— Assignment —
Copy out the lines of the material below, starting at the line containing "Apple slices and Peanut Butter" and ending at the line containing "any desired ringtone", with both of those lines included.
START Data to examine
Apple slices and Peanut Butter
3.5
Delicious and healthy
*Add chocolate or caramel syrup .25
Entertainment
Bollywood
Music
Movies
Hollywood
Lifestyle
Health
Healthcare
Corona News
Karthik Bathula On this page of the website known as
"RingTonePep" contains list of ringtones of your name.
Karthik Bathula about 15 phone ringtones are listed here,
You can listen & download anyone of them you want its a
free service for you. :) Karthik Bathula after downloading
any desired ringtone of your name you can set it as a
END Data to examine
START Data to examine
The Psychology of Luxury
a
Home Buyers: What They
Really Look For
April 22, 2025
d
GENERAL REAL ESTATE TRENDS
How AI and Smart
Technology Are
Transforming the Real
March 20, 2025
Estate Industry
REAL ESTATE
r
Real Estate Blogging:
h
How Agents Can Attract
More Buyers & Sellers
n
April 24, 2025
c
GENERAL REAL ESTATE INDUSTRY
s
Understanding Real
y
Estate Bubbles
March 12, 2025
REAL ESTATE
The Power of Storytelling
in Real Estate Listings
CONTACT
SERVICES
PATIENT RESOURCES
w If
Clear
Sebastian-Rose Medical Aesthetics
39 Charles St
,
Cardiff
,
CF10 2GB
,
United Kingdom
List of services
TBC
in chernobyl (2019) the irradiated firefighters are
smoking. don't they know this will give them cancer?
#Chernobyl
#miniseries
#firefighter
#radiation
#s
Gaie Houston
END Data to examine
— Response box —
Apple slices and Peanut Butter
3.5
Delicious and healthy
*Add chocolate or caramel syrup .25
Entertainment
Bollywood
Music
Movies
Hollywood
Lifestyle
Health
Healthcare
Corona News
Karthik Bathula On this page of the website known as
"RingTonePep" contains list of ringtones of your name.
Karthik Bathula about 15 phone ringtones are listed here,
You can listen & download anyone of them you want its a
free service for you. :) Karthik Bathula after downloading
any desired ringtone of your name you can set it as a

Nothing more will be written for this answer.